Он плохо помнил, что нес в ответ, какими упреками осыпал, пока в голове мутилось от исступления, и досады, и презрения, и желания. И от дремучей, звериной жажды заставить мучиться так же, как она заставила, растоптать ее упрямство, как она растоптала любовь. Там, в Тирионе, посреди мечущихся отраженным страхом огней, они лаялись, как псы на травле, и проклятая гордость вырастала между ними и с каждым неосторожным словом только возвышалась и крепла. Они оба наговорили такого, о чем еще предстоит пожалеть и чего еще долго стыдиться — если хватит смелости вспомнить слово в слово и осмыслить.
Как ты могла, рыжая, как ты посмела так меня предать, кому теперь остается верить…
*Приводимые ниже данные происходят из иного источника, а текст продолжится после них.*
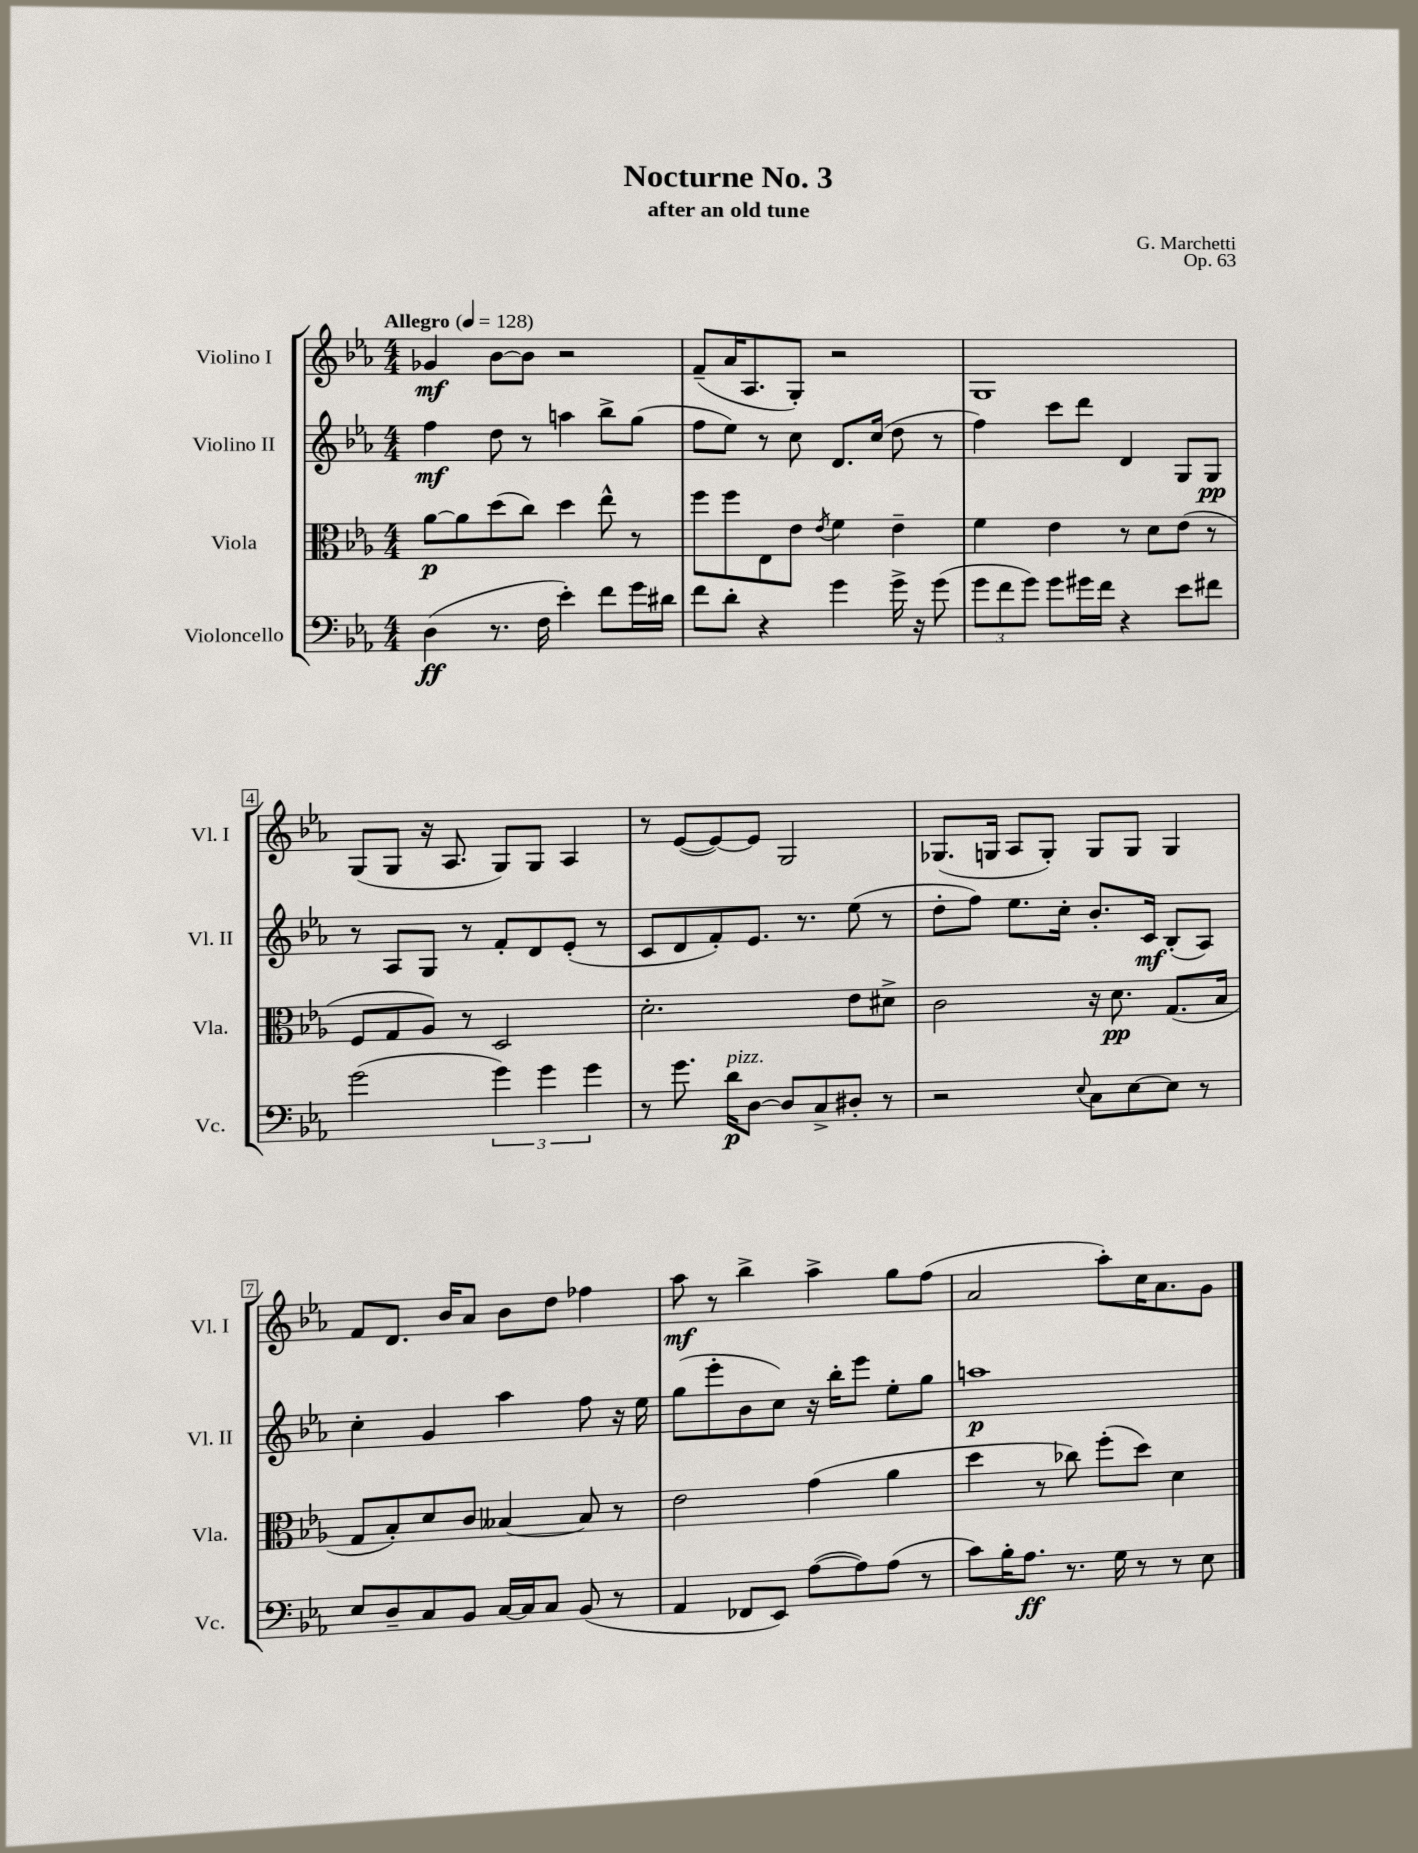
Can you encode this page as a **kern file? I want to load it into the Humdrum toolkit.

**kern	**kern	**kern	**kern
*staff4	*staff3	*staff2	*staff1
*clefF4	*clefC3	*clefG2	*clefG2
*k[b-e-a-]	*k[b-e-a-]	*k[b-e-a-]	*k[b-e-a-]
*M4/4	*M4/4	*M4/4	*M4/4
*MM128	*MM128	*MM128	*MM128
(4D	[8a-	4ff	4g-
.	8a-]	.	.
8.r	(8dd	8dd	[8b-
.	8cc)	8r	8b-]
16F	.	.	.
4e-')	4dd	4aa	2r
8f	8ee-^^	8bb-^	.
16g	8r	(8gg	.
16d#	.	.	.
=	=	=	=
8f	8ff	8ff	(8f~
8d'	8ff	8ee-)	16a-
.	.	.	8.A-
4r	8E-	8r	.
.	8e-	8cc	8G')
.	8qe-	.	.
4g	4f	8.d	2r
.	.	(16cc	.
16g^	4e-~	8dd	.
16r	.	.	.
(8g	.	8r	.
=	=	=	=
12g	4f	4ff)	1G
12f	.	.	.
12g)	.	.	.
8g	4e-	8ccc	.
16g#	.	8ddd	.
16f	.	.	.
4r	8r	4d	.
.	8d	.	.
8e-	(8e-	8G	.
8f#	8r	8G	.
=	=	=	=
(2g	8F	8r	(8G
.	8G	8A-	8G
.	8A-)	8G	16r
.	.	.	8.A-
.	8r	8r	.
6g)	2D	8f'	8G)
.	.	8d	8G
6g	.	.	.
.	.	(8e-'	4A-
6g	.	.	.
.	.	8r	.
=	=	=	=
8r	2.d'	8c	8r
8.g	.	8d	([8e-
.	.	8f')	8e-_)
16d	.	.	.
[8D	.	8.e-	8e-]
8D]	.	.	2G
.	.	8.r	.
8C^	.	.	.
8D#'	8e-	(8ee-	.
8r	8d#^	8r	.
=	=	=	=
2r	2c	8dd'	(8.G-
.	.	8ff)	.
.	.	.	16G
.	.	8.ee-	8A-
.	.	.	8G')
.	.	16cc'	.
8qqE-	.	.	.
8C	16r	8.b-'	8G
.	8.d	.	.
[8E-	.	.	8G
.	.	16c	.
8E-]	(8.G	(8B-'	4G
8r	.	8A-)	.
.	16B-	.	.
=	=	=	=
8E-	8G	4cc'	8f
8D~	8B-')	.	8.d
8C	8d	4g	.
.	.	.	16b-
8BB-	8c	.	8a-
[16C	[4B--	4aa-	8b-
16C]	.	.	.
8C	.	.	8dd
(8BB-	8B--]	8ff	4ff-
8r	8r	16r	.
.	.	16ee-	.
=	=	=	=
4AA-	2e-	(8gg	8aa-
.	.	8eee-'	8r
8FF-	.	8b-	4bb-^
8EE-)	.	8cc)	.
([8A-	(4g	16r	4aa-^
.	.	16bb-'	.
8A-])	.	8eee-	.
(8A-	4a-	8ee-'	8gg
8r	.	8gg	(8ff
=	=	=	=
8c)	4dd	1aa	2a-
16B-'	.	.	.
8.A-	.	.	.
.	8r	.	.
8.r	8cc-)	.	.
.	(8ff'	.	8aa-')
16G	.	.	.
8r	8dd)	.	16cc
.	.	.	8.a-
8r	4d	.	.
8E-	.	.	8g
==	==	==	==
*-	*-	*-	*-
— Понимаю тебя, отец, и разделяю твой гнев.
Куруфинвэ. Пятый, любимый сын, Феанаро глядел на него, как в зеркало. Как видно, посчитал, что отец нуждается в утешении.
Лучше бы отмылся от крови, запекающейся в узорной чеканке на его доспехах.
— В чем именно?
— Все добрые жены и матери здесь, на кораблях. Только те, в ком недостало предан…
Закончить он не успел: Феанаро со всей силы швырнул его прочь. Курво не ожидал, грохнулся на палубу, головой вписался в сваленные канаты. Некоторое время пытался подняться, шарил руками вокруг, пока наконец-то не подоспели братья и не помогли.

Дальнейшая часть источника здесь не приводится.